The benefit of this combination is that you can basically add a Windows target
to an existing Cocoa project in Xcode and have it produce an .exe file... At
least if all the methods used by your application happen to be implemented in
Cocotron.

There's still quite a bit of the Cocoa API missing, but the amount of work
already done is impressive -- and one of the really great things about
Cocotron is that it feels so easy to contribute to the base frameworks. The
Foundation and AppKit projects are clean of cruft, neatly laid out, and they
are built as Xcode projects so there's no toolchain learning curve: if your
favorite esoteric NSString method is missing, you can simply open
Foundation.xcodeproj and implement it.

For me, Cocotron is cross-platform Objective-C that "just works". YMMV.

------
tlrobinson
Compared to GNUstep it looks nice, but that's not saying much.
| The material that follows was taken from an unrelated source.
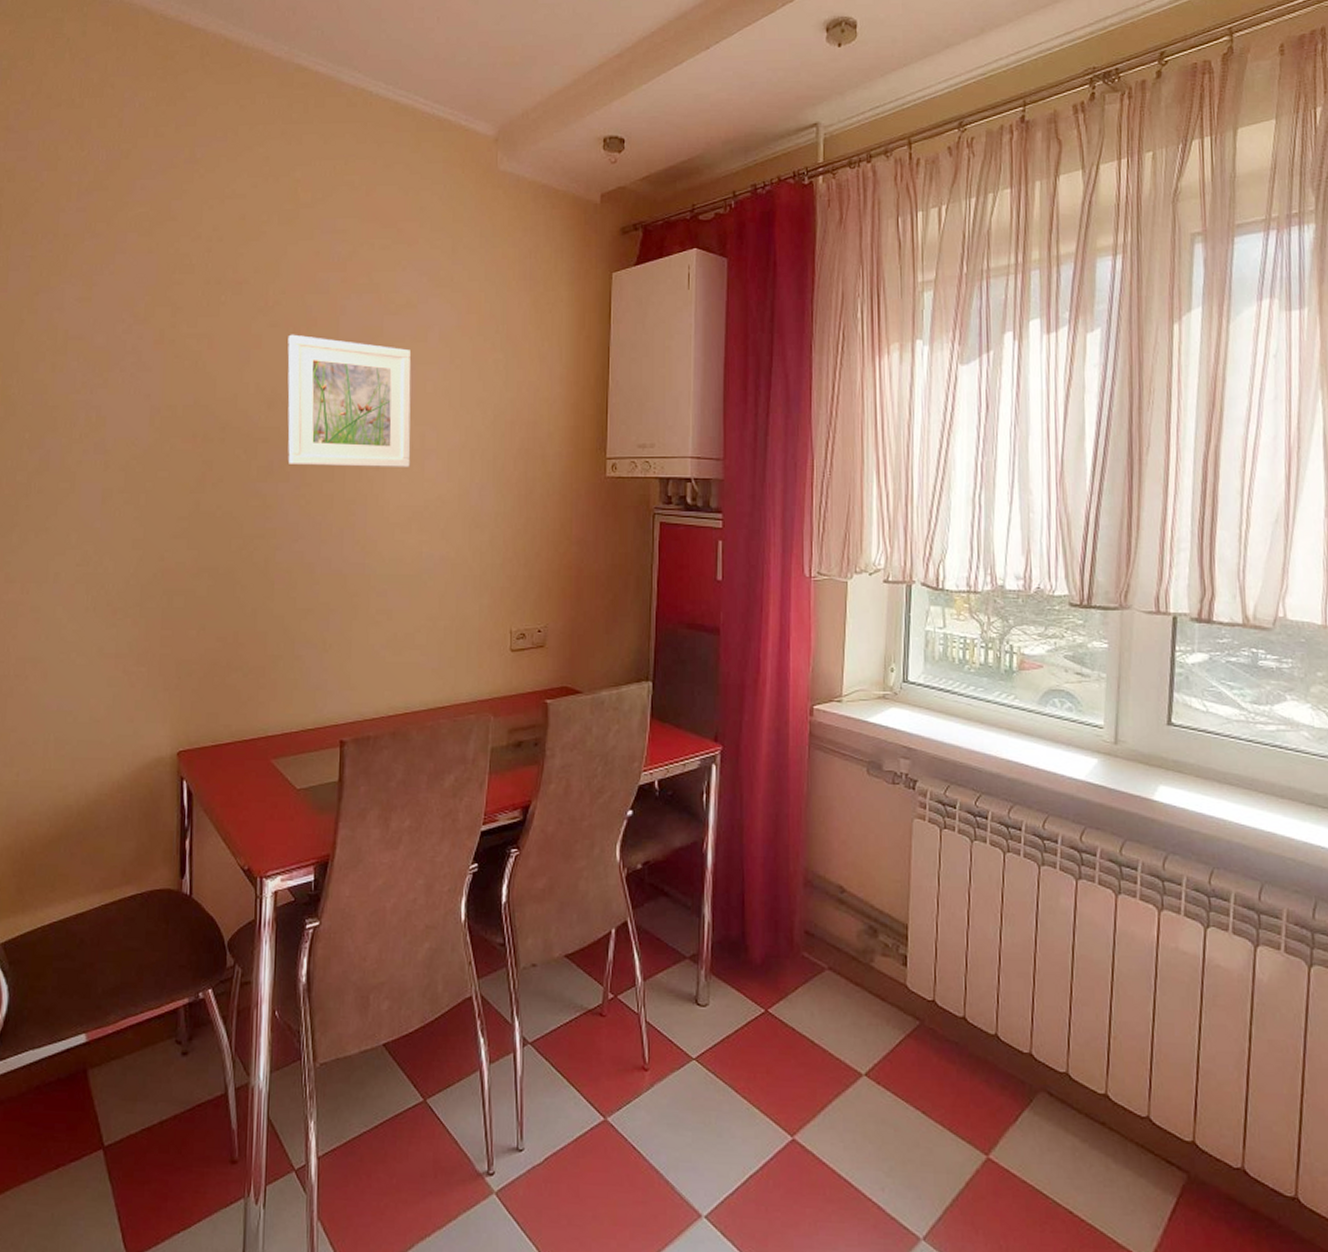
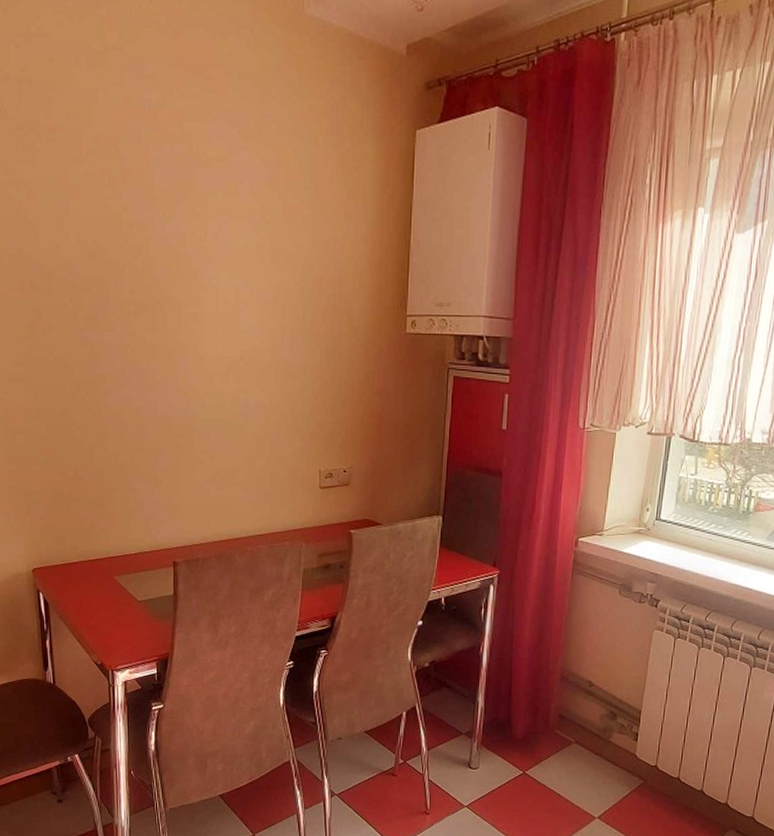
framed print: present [287,334,412,468] -> none [104,185,226,321]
GNUstep is
incredibly dated and downright hideous:
[http://www.gnu.org/software/gnustep/images/full-
screenshot1....](http://www.gnu.org/software/gnustep/images/full-
screenshot1.png)

------
apgwoz
There's a conversation with the developers on TWIT's FLOSS podcast:
<http://twit.tv/FLOSS>

The thing that's sort most interesting about this is CoreObject, which is
modeled off of the ideas of SmallTalk images.

------
antipax
This is really quite cool. I think it has potential, and if they can truly
unify user experience application-to-application like OS X does, Linux has a
chance at more desktop uptake with the non-hacker population.